Ainsi, qu’est-ce que ces entreprises font au quotidien pour soutenir la société et les communautés ? Disposent-elles d’un programme annuel en vue de soutenir les initiatives de développement ? Consacrent-elles une partie de leurs dividendes au profit des actions de développement ? Pour résumer, ont-elles une fondation d’entreprise ou ont-elle une stratégie et une charte RSE ?

La RSE doit permettre de contribuer au mieux être des communautés

La RSE, au-delà d’être pour les entreprises un outil de déploiement des Relations Publiques (RP) pour améliorer leur image et renforcer leur capital sympathie auprès des publics, doit réellement participer à l’atteinte des objectifs économiques, sociaux et environnementaux des communautés au sein desquelles elles sont implantées. On attend surtout des entreprises qu’elles s’engagent en faveur des grands sujets du XXIe siècle et de la transformation du continent africain (défis climatiques, protection de l’environnement, promotion des égalités, réduction du taux de chômage, etc.) avec en toile de fond la conciliation des impératifs du business et des obligations dues aux générations présentes et futures.

La politique RSE édulcore le capitalisme à outrance ou agressif (cette propension et cette course effrénée vers le profit) avec une dose d’éthique en mettant l’humain au cœur des actions et des affaires. Il s’agit surtout de se préoccuper de l’impact de ses activités économiques sur l’environnement et les communautés. En outre, il est également question de soutenir économique les jeunes pousses et les nouveaux entrepreneurs.

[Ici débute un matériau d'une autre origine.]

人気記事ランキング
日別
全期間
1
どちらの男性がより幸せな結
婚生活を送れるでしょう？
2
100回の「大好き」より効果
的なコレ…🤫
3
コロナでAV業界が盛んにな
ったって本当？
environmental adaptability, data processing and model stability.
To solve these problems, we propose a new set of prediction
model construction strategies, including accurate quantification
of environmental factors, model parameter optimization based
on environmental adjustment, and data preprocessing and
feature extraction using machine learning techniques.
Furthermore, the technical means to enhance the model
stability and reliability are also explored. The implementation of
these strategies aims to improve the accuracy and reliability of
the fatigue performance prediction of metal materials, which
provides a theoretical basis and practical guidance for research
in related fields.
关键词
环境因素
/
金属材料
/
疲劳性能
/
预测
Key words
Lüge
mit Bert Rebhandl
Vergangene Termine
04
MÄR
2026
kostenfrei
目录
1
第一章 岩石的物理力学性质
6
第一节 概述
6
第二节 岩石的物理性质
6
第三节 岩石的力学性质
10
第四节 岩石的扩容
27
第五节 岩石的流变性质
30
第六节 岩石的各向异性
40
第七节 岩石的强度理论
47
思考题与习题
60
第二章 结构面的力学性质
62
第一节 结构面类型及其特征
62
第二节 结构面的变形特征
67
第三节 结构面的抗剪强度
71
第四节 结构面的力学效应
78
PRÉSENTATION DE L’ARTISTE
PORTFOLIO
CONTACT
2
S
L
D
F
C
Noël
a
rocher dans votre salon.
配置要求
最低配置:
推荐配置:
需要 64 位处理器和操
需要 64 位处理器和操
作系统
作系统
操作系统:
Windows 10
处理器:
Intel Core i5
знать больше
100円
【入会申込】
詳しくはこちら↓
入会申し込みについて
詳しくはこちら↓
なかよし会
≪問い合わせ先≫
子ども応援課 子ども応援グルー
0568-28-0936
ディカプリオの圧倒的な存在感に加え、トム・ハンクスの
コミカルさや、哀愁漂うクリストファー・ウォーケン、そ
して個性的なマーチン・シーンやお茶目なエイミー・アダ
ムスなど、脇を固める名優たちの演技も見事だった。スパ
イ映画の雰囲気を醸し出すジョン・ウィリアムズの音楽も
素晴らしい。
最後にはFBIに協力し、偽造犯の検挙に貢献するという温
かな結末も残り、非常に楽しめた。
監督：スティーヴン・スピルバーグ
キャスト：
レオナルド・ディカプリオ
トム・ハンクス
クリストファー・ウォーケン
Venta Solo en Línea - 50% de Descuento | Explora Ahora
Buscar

Investir la croissance des startups

Cela tombe bien ! Nous sommes dans l’ère des startups. Pourquoi ne pas investir dans leur croissance ou leur développement ? Pourquoi ne pas acquérir des parts dans le capital de ces dernières ou leur apporter l’expertise logistique et technique nécessaire pour assurer leur essor ? Et, plutôt que de voir en elles de potentiels concurrents, il est possible de les envisager comme des extensions de l’entreprise dans des secteurs où celle-ci est inexistante et où elle ne peut opérer.

D’autres voies se sont révélées productives. On retient le succès rencontré par la philanthropie du milliardaire nigérian Tony Elumelu avec son programme d’entrepreneuriat TEF (Tony Elumelu Fondation) et le mentorat de l’homme d’affaire zimbabwéen Strive Masiyiwa. Pourquoi ne pas entrevoir de pareils programmes au Burkina Faso avec le soutien des acteurs et opérateurs économiques ? Vivement que ces initiatives prospèrent auprès des hommes d’affaires burkinabè.

COVID-19, tremplin pour implémenter une stratégie et une charte RSE

En attendant, osons croire que les fondations d’entreprises ne retournent dans leur léthargie et à leur profond sommeil. Et que les chartes « RSE et engagements citoyens » ne seront pas, aussitôt après la fin de la pandémie, rangées dans les tiroirs.

A défaut de réaliser sa stratégie et sa charte RSE, pourquoi ne pas s’inviter dans le programme annuel des organisations de jeunes?

Il serait bénéfique que ces entreprises inscrivent les dons, les soutiens et toute autre forme de sponsoring et de mécénat dans la perspective d’une stratégie à long terme. En le faisant, elles auront suffisamment de matières et d’éléments pour construire un storytelling sur leurs engagements citoyens à l’interne et à l’externe, efficace pour gagner la sympathie des publics.

A défaut de réaliser sa stratégie et sa charte RSE, pourquoi ne pas s’inviter dans le programme annuel des organisations de jeunes comme la Jeune chambre internationale (JCI), le ROTARACT, Léo Club etc ? Ces organisations ont l’avantage d’avoir une ligne de conduite. Elles sont dans des domaines d’intervention et des projets à fort impact sur les communautés. Il ne leur manque que les moyens financiers et logistiques. Et, les entreprises gagneraient à être plus attentives à leur programme d’activités.  Tout en leur laissant une autonomie dans la gestion des projets.

Hermann Bazyomo,

spécialiste en communication

stratégique et relations publiques,

Smart Corporate Conseil

[1] Forum économique mondial, qui se tient annuellement à Davos en Suisse.